Toluene — $\ce{C6H5CH3}$, a relatively more reactive derivative of benzene — is highly water-insoluble, so can't be easily disposed of body. A group of six (so is reported) cytochrome P450 enzymes in liver are responsible for oxidizing it to benzoic acid, hence making it more disposable.
Benzene — $\ce{C6H6}$ — doesn't have any methyl groups and the enzyme changes it into some really reactive chemicals species, which can react with and alter your DNA, causing mutation. That's why benzene is carcinogenic.
Unfortunately, the paper discussing its metabolism is behind a paywall, but its title clearly states induction of cytochrome P450s.
The site seems like rubbish to me; something like a 10-year-old grabbing an introduction to organic chemistry and doodling what they understood from the first two lines of the introduction to aromatic compounds; he seems to imply that "aspirin", "naproxen", "celexib" and many other famous drugs are "sources" of benzene and carcinogenic. So$\,\ldots$!
Solution 3:
First off, the linked site is a complete load of rubbish, claiming that any substance with a benzene ring is toxic. Sodium causes burns and chlorine is a toxic gas, so by the same logic we should be completely avoiding sodium chloride.
M.A.Ramenazi correctly points out that relative solubility in water and fat are important. Both toluene and benzene, once dissolved in fat, are difficult to excrete, but toluene is more easily converted into an excretable water soluble compound (benzoic acid) due to its methyl group, which may account for its being less harmful than benzene. The detergents mentioned in the are article are about equally soluble in water and fat, so they are excreted fairly easily (ironically, the hydrophilic group on these molecules is based on benzenesulfonic acid!)

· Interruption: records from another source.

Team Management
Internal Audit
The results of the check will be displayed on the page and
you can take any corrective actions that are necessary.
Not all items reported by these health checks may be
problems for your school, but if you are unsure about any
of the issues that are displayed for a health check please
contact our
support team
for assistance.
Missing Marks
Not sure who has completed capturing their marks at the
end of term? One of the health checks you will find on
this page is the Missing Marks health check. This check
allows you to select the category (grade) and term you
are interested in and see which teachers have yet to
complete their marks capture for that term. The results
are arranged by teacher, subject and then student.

Solubility obviously isn't everything, the different metabolic pathways of different substances are also massively important.
However, this idea that aromatic ring systems can intercalate with DNA didn't come from nowhere. See https://en.wikipedia.org/wiki/Intercalation_(biochemistry) http://www.jonathanpmiller.com/intercalation/ If we substitute the odd term "resonance hybrid structure" for the more accurate "flat aromatic structure" we see that these links indicate that some compounds with multiple benzene rings are believed to owe their toxicity to their ability to intercalate with DNA.
Flat aromatic molecules are able to intercalate between the bases of DNA, much as graphite is formed of flat aromatic layers with weak secondary bonding interactions between the layers. But note that all the toxins mentioned in the above link also have polar groups, which are probably just as essential to their mode of action as the flat aromatic structure.
For benzene itself, the mechanism of toxicity explained in Orthocresol's answer seems much more plausible.